*** Records to use Section Begins ***
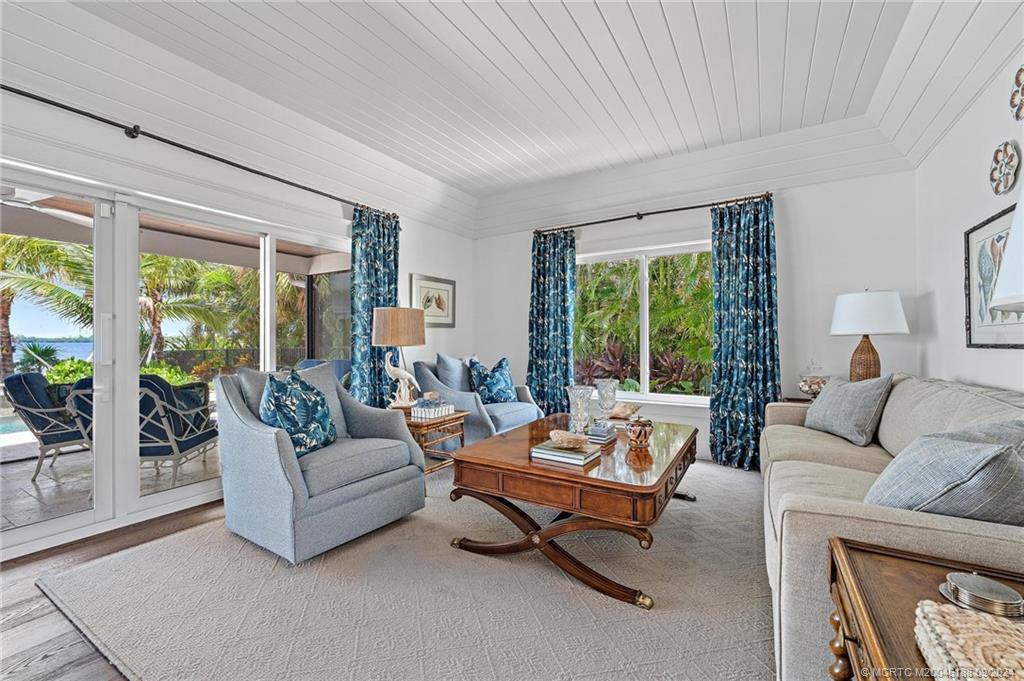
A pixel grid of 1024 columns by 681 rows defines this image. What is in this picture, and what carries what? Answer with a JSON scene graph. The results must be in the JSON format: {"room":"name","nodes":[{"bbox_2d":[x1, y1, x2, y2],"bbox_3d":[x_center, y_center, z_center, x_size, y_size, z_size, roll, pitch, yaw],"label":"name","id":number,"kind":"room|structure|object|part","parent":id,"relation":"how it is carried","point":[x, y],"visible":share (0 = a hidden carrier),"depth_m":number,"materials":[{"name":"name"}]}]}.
{"room":"living room","nodes":[
{"label":"living room","id":0,"kind":"room"},
{"bbox_2d":[0,187,92,224],"bbox_3d":[-3.963,-1.177,3.326,1.172,0.349,1.171,0,0,32],"label":"ceiling fan","id":1,"kind":"object","parent":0,"point":[25,201],"visible":0.75,"depth_m":3.43,"materials":[{"name":"white metal"}]},
{"bbox_2d":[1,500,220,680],"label":"floor","id":2,"kind":"structure","parent":0,"point":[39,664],"depth_m":1.77,"materials":[{"name":"brown wood"}]},
{"bbox_2d":[35,454,761,680],"bbox_3d":[0.200,1.114,2.625,3.535,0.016,3.980,0,0,32],"label":"rug","id":3,"kind":"object","parent":2,"relation":"on","point":[744,658],"visible":0.77,"depth_m":1.81,"materials":[{"name":"carpet"}]},
{"bbox_2d":[212,363,424,563],"bbox_3d":[-1.199,0.633,2.642,0.981,0.943,0.937,0,0,32],"label":"armchair","id":4,"kind":"object","parent":3,"relation":"on","point":[255,433],"visible":0.94,"depth_m":2.35,"materials":[{"name":"fabric"}]},
{"bbox_2d":[258,370,336,456],"bbox_3d":[-1.246,0.429,2.493,0.272,0.480,0.517,0,0,11],"label":"throw pillow","id":5,"kind":"object","parent":4,"relation":"on","point":[305,419],"visible":0.89,"depth_m":2.41,"materials":[{"name":"fabric"}]},
{"bbox_2d":[395,404,467,480],"bbox_3d":[-0.711,0.847,3.367,0.568,0.536,0.550,0,0,32],"label":"side table","id":6,"kind":"object","parent":3,"relation":"on","point":[459,415],"visible":0.5,"depth_m":3.22,"materials":[{"name":"brown wood"}]},
{"bbox_2d":[372,306,426,407],"bbox_3d":[-0.909,0.143,3.469,0.410,0.815,0.407,0,0,32],"label":"table lamp","id":7,"kind":"object","parent":6,"relation":"on","point":[389,326],"visible":0.99,"depth_m":3.34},
{"bbox_3d":[-0.926,-0.109,3.522,0.455,0.277,0.438,0,0,32],"label":"lamp shade","id":8,"kind":"part","parent":7,"relation":"part of","materials":[{"name":"beige fabric"}]},
{"bbox_2d":[411,398,454,418],"bbox_3d":[-0.606,0.517,3.285,0.214,0.110,0.289,0,0,32],"label":"decorative box","id":9,"kind":"object","parent":6,"relation":"on","point":[419,409],"visible":0.98,"depth_m":3.20,"materials":[{"name":"white"}]},
{"bbox_2d":[412,353,542,442],"bbox_3d":[-0.321,0.620,4.198,0.972,0.973,0.967,0,0,32],"label":"armchair","id":10,"kind":"object","parent":3,"relation":"on","point":[497,409],"visible":0.53,"depth_m":3.98,"materials":[{"name":"blue fabric"}]},
{"bbox_2d":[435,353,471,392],"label":"throw pillow","id":11,"kind":"object","parent":10,"relation":"on","point":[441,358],"visible":0.61,"depth_m":4.07,"materials":[{"name":"fabric"}]},
{"bbox_2d":[466,356,516,403],"bbox_3d":[-0.186,0.420,4.201,0.599,0.488,0.274,0,0,-44],"label":"throw pillow","id":12,"kind":"object","parent":10,"relation":"on","point":[499,374],"visible":0.87,"depth_m":4.12,"materials":[{"name":"blue fabric"}]},
{"bbox_2d":[446,414,697,608],"bbox_3d":[0.482,0.859,2.569,1.100,0.519,1.531,0,0,32],"label":"coffee table","id":13,"kind":"object","parent":3,"relation":"on","point":[532,429],"visible":0.9,"depth_m":2.03,"materials":[{"name":"brown wood"}]},
{"bbox_2d":[529,439,600,465],"bbox_3d":[0.270,0.563,2.168,0.288,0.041,0.229,0,0,32],"label":"book stack","id":14,"kind":"object","parent":13,"relation":"on","point":[536,449],"visible":0.86,"depth_m":2.10,"materials":[{"name":"paper"}]},
{"bbox_2d":[549,430,588,448],"bbox_3d":[0.294,0.514,2.218,0.207,0.068,0.204,0,0,-15],"label":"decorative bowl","id":15,"kind":"object","parent":14,"relation":"on","point":[572,441],"visible":1,"depth_m":2.16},
{"bbox_2d":[566,385,593,431],"bbox_3d":[0.422,0.439,2.652,0.160,0.292,0.160,0,0,32],"label":"glass vase","id":16,"kind":"object","parent":13,"relation":"on","point":[580,413],"visible":0.99,"depth_m":2.61,"materials":[{"name":"clear glass"}]},
{"bbox_2d":[586,420,617,444],"bbox_3d":[0.509,0.531,2.500,0.165,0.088,0.206,0,0,32],"label":"book stack","id":17,"kind":"object","parent":13,"relation":"on","point":[610,433],"visible":0.95,"depth_m":2.43,"materials":[{"name":"grey"}]},
{"bbox_2d":[595,378,618,419],"bbox_3d":[0.640,0.424,2.885,0.149,0.307,0.149,0,0,32],"label":"glass vase","id":18,"kind":"object","parent":13,"relation":"on","point":[612,384],"visible":0.98,"depth_m":2.84,"materials":[{"name":"clear glass"}]},
{"bbox_2d":[610,402,639,419],"bbox_3d":[0.780,0.499,2.996,0.239,0.108,0.196,0,0,-10],"label":"seashell","id":19,"kind":"object","parent":13,"relation":"on","point":[624,413],"visible":0.96,"depth_m":2.95,"materials":[{"name":"beige"}]},
{"bbox_2d":[626,418,653,447],"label":"decorative jar","id":20,"kind":"object","parent":13,"relation":"on","point":[646,433],"visible":1,"depth_m":2.35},
{"bbox_2d":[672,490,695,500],"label":"table leg","id":21,"kind":"object","parent":3,"relation":"on","point":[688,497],"visible":0.52,"depth_m":3.01,"materials":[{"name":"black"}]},
{"bbox_2d":[761,375,1023,680],"bbox_3d":[1.760,0.661,1.947,0.938,0.889,2.466,0,0,32],"label":"sofa","id":22,"kind":"object","parent":3,"relation":"on","point":[844,461],"visible":0.63,"depth_m":1.37,"materials":[{"name":"fabric"}]},
{"bbox_2d":[803,373,893,445],"bbox_3d":[2.044,0.409,2.677,0.254,0.404,0.585,0,0,0],"label":"gray pillow","id":23,"kind":"object","parent":22,"relation":"on","point":[812,411],"visible":0.98,"depth_m":2.52,"materials":[{"name":"grey fabric"}]},
{"bbox_2d":[864,425,1023,524],"bbox_3d":[1.354,0.440,1.314,0.490,0.393,0.365,0,0,-38],"label":"throw pillow","id":24,"kind":"object","parent":22,"relation":"on","point":[972,449],"visible":0.79,"depth_m":1.18,"materials":[{"name":"grey fabric"}]},
{"bbox_2d":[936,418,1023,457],"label":"throw pillow","id":25,"kind":"object","parent":22,"relation":"on","point":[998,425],"visible":0.15,"depth_m":1.40,"materials":[{"name":"grey fabric"}]},
{"bbox_2d":[825,537,1023,680],"bbox_3d":[0.897,0.807,0.657,0.622,0.613,0.744,0,0,32],"label":"end table","id":26,"kind":"object","parent":3,"relation":"on","point":[840,600],"visible":0.74,"depth_m":0.87,"materials":[{"name":"brown wood"}]},
{"bbox_2d":[913,601,1023,680],"bbox_3d":[0.782,0.474,0.562,0.336,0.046,0.344,0,0,32],"label":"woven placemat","id":27,"kind":"object","parent":26,"relation":"on","point":[942,608],"visible":0.98,"depth_m":0.65,"materials":[{"name":"beige wicker"}]},
{"bbox_2d":[938,570,1023,618],"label":"coasters","id":28,"kind":"object","parent":26,"relation":"on","point":[964,594],"visible":0.99,"depth_m":0.77,"materials":[{"name":"silver metal"}]},
{"bbox_2d":[989,183,1023,313],"bbox_3d":[1.112,-0.014,0.711,0.418,0.905,0.423,0,0,32],"label":"lamp shade","id":29,"kind":"object","parent":26,"relation":"on","point":[1008,269],"visible":1,"depth_m":0.80,"materials":[{"name":"white fabric"}]},
{"bbox_2d":[780,395,816,404],"bbox_3d":[2.452,0.795,3.330,0.576,0.661,0.522,0,0,32],"label":"end table","id":30,"kind":"object","parent":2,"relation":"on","point":[804,400],"visible":0.1,"depth_m":3.39,"materials":[{"name":"brown wood"}]},
{"bbox_2d":[798,359,828,397],"bbox_3d":[2.413,0.306,3.405,0.228,0.315,0.231,0,0,32],"label":"glass jar","id":31,"kind":"object","parent":30,"relation":"on","point":[810,386],"visible":0.85,"depth_m":3.35,"materials":[{"name":"clear glass"}]},
{"bbox_2d":[828,289,909,380],"bbox_3d":[2.640,0.027,3.182,0.455,0.817,0.456,0,0,32],"label":"table lamp","id":32,"kind":"object","parent":30,"relation":"on","point":[874,364],"visible":0.92,"depth_m":3.06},
{"bbox_3d":[2.616,0.129,3.193,0.276,0.506,0.272,0,0,7],"label":"lamp base","id":33,"kind":"part","parent":32,"relation":"part of","materials":[{"name":"brown wicker"}]},
{"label":"drum shade","id":34,"kind":"part","parent":32,"relation":"part of","materials":[{"name":"white fabric"}]},
{"bbox_2d":[0,4,476,560],"bbox_3d":[-2.128,-0.329,2.883,0.175,2.955,6.088,0,0,32],"label":"left wall","id":35,"kind":"structure","parent":0,"point":[407,271],"depth_m":2.74,"materials":[{"name":"white paint"}]},
{"bbox_2d":[0,162,351,557],"bbox_3d":[-2.241,0.107,2.913,0.135,2.015,2.713,0,0,32],"label":"sliding glass door","id":36,"kind":"structure","parent":35,"relation":"in","point":[165,497],"depth_m":2.66,"materials":[{"name":"glass"}]},
{"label":"door handle","id":37,"kind":"part","parent":36,"relation":"part of","materials":[{"name":"metal"}]},
{"bbox_2d":[0,84,396,218],"bbox_3d":[-2.170,-1.229,2.669,0.152,0.071,3.663,0,0,32],"label":"curtain rod","id":38,"kind":"object","parent":35,"relation":"attached to","point":[41,100],"visible":0.94,"depth_m":2.62,"materials":[{"name":"black metal"}]},
{"bbox_2d":[348,205,399,407],"bbox_3d":[-1.278,-0.062,4.013,0.146,2.334,0.623,0,0,32],"label":"curtain","id":39,"kind":"object","parent":38,"relation":"hanging from","point":[383,286],"visible":0.66,"depth_m":3.95,"materials":[{"name":"teal fabric"}]},
{"bbox_2d":[410,273,456,327],"bbox_3d":[-0.887,-0.433,4.833,0.029,0.556,0.726,0,0,32],"label":"framed picture","id":40,"kind":"object","parent":35,"relation":"attached to","point":[445,314],"visible":0.88,"depth_m":4.84},
{"bbox_2d":[21,0,1017,235],"bbox_3d":[-0.066,-1.622,1.876,4.696,0.374,6.302,0,0,32],"label":"ceiling","id":41,"kind":"structure","parent":0,"point":[670,18],"depth_m":2.72,"materials":[{"name":"white paint"}]},
{"bbox_2d":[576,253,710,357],"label":"green foliage outside window","id":42,"kind":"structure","parent":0,"point":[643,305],"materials":[{"name":"green plant"}]},
{"bbox_2d":[474,154,921,463],"bbox_3d":[1.304,-0.307,4.397,4.207,2.870,0.177,0,0,32],"label":"back wall","id":43,"kind":"structure","parent":0,"point":[520,312],"depth_m":3.65,"materials":[{"name":"white paint"}]},
{"bbox_2d":[574,240,713,406],"bbox_3d":[1.341,-0.144,4.385,1.716,1.602,0.154,0,0,32],"label":"window","id":44,"kind":"structure","parent":43,"relation":"in","point":[678,398],"depth_m":4.38,"materials":[{"name":"white glass"}]},
{"bbox_2d":[533,192,776,234],"bbox_3d":[1.304,-1.234,4.268,2.299,0.069,0.134,0,0,32],"label":"curtain rod","id":45,"kind":"object","parent":43,"relation":"attached to","point":[652,213],"visible":0.87,"depth_m":4.10,"materials":[{"name":"metal"}]},
{"bbox_2d":[527,229,576,414],"bbox_3d":[0.430,-0.065,4.709,0.602,2.363,0.131,0,0,32],"label":"curtain","id":46,"kind":"object","parent":45,"relation":"hanging from","point":[556,280],"visible":0.83,"depth_m":4.71,"materials":[{"name":"teal fabric"}]},
{"bbox_2d":[709,197,778,470],"bbox_3d":[2.029,-0.063,3.722,0.579,2.359,0.142,0,0,32],"label":"curtain","id":47,"kind":"object","parent":45,"relation":"hanging from","point":[758,411],"visible":0.92,"depth_m":3.74,"materials":[{"name":"teal fabric"}]},
{"bbox_2d":[913,33,1023,395],"bbox_3d":[1.612,-0.356,0.684,0.165,3.038,6.211,0,0,32],"label":"right wall","id":48,"kind":"structure","parent":0,"point":[996,209],"depth_m":2.48,"materials":[{"name":"white paint"}]},
{"bbox_2d":[963,204,1023,348],"bbox_3d":[2.339,-0.289,2.029,0.029,0.670,0.806,0,0,32],"label":"framed picture","id":49,"kind":"object","parent":48,"relation":"attached to","point":[980,227],"visible":0.82,"depth_m":2.16},
{"bbox_2d":[989,140,1020,195],"bbox_3d":[2.352,-0.819,2.035,0.040,0.241,0.252,0,0,32],"label":"decor","id":50,"kind":"object","parent":48,"relation":"attached to","point":[994,157],"visible":0.98,"depth_m":2.02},
{"bbox_2d":[1010,64,1023,120],"bbox_3d":[2.245,-1.098,1.837,0.041,0.257,0.311,0,0,32],"label":"wall decor","id":51,"kind":"object","parent":48,"relation":"attached to","point":[1018,84],"visible":0.99,"depth_m":1.92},
{"label":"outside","id":52,"kind":"structure","parent":0,"visible":0},
{"bbox_2d":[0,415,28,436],"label":"swimming pool","id":53,"kind":"structure","parent":52,"relation":"in","point":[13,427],"depth_m":5.62,"materials":[{"name":"liquid"}]},
{"bbox_2d":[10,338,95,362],"label":"lake","id":54,"kind":"structure","parent":52,"point":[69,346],"materials":[{"name":"blue liquid"}]},
{"bbox_2d":[0,436,221,531],"bbox_3d":[-4.037,1.225,4.350,4.138,0.116,8.304,0,0,32],"label":"patio floor","id":55,"kind":"structure","parent":52,"point":[39,483],"depth_m":3.44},
{"bbox_2d":[4,372,91,477],"bbox_3d":[-4.044,0.736,4.060,0.843,0.880,0.782,0,0,-41],"label":"patio chair","id":56,"kind":"object","parent":55,"relation":"on","point":[47,431],"visible":0.73,"depth_m":3.78,"materials":[{"name":"blue fabric"}]},
{"bbox_2d":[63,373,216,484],"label":"patio chair","id":57,"kind":"object","parent":55,"relation":"on","point":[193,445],"visible":0.52,"depth_m":3.36,"materials":[{"name":"blue fabric"}]},
{"bbox_2d":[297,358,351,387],"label":"patio chair","id":58,"kind":"object","parent":55,"relation":"on","point":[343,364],"visible":0.19,"depth_m":5.44,"materials":[{"name":"blue fabric"}]},
{"label":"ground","id":59,"kind":"structure","parent":52,"visible":0},
{"bbox_2d":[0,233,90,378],"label":"palm tree","id":60,"kind":"object","parent":59,"relation":"on","point":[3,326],"visible":0.65,"materials":[{"name":"plant"}]},
{"bbox_2d":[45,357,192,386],"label":"hedge","id":61,"kind":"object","parent":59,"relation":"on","point":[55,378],"visible":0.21,"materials":[{"name":"green plant"}]},
{"bbox_2d":[137,252,215,366],"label":"palm tree","id":62,"kind":"object","parent":59,"relation":"on","point":[149,306],"visible":0.52,"materials":[{"name":"plant"}]},
{"bbox_2d":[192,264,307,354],"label":"trees outside door","id":63,"kind":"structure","parent":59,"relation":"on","point":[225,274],"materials":[{"name":"green plant"}]},
{"bbox_2d":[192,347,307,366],"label":"fence","id":64,"kind":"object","parent":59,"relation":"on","point":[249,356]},
{"bbox_2d":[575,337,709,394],"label":"red plant","id":65,"kind":"object","parent":59,"relation":"on","point":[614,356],"visible":0.41,"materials":[{"name":"plant"}]}
]}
*** Records to use Section Ends ***
== What is required ==
Scan the entries above for the string "vase", and copy every line where it turns up.

== Written reply ==
{"bbox_2d":[566,385,593,431],"bbox_3d":[0.422,0.439,2.652,0.160,0.292,0.160,0,0,32],"label":"glass vase","id":16,"kind":"object","parent":13,"relation":"on","point":[580,413],"visible":0.99,"depth_m":2.61,"materials":[{"name":"clear glass"}]},
{"bbox_2d":[595,378,618,419],"bbox_3d":[0.640,0.424,2.885,0.149,0.307,0.149,0,0,32],"label":"glass vase","id":18,"kind":"object","parent":13,"relation":"on","point":[612,384],"visible":0.98,"depth_m":2.84,"materials":[{"name":"clear glass"}]},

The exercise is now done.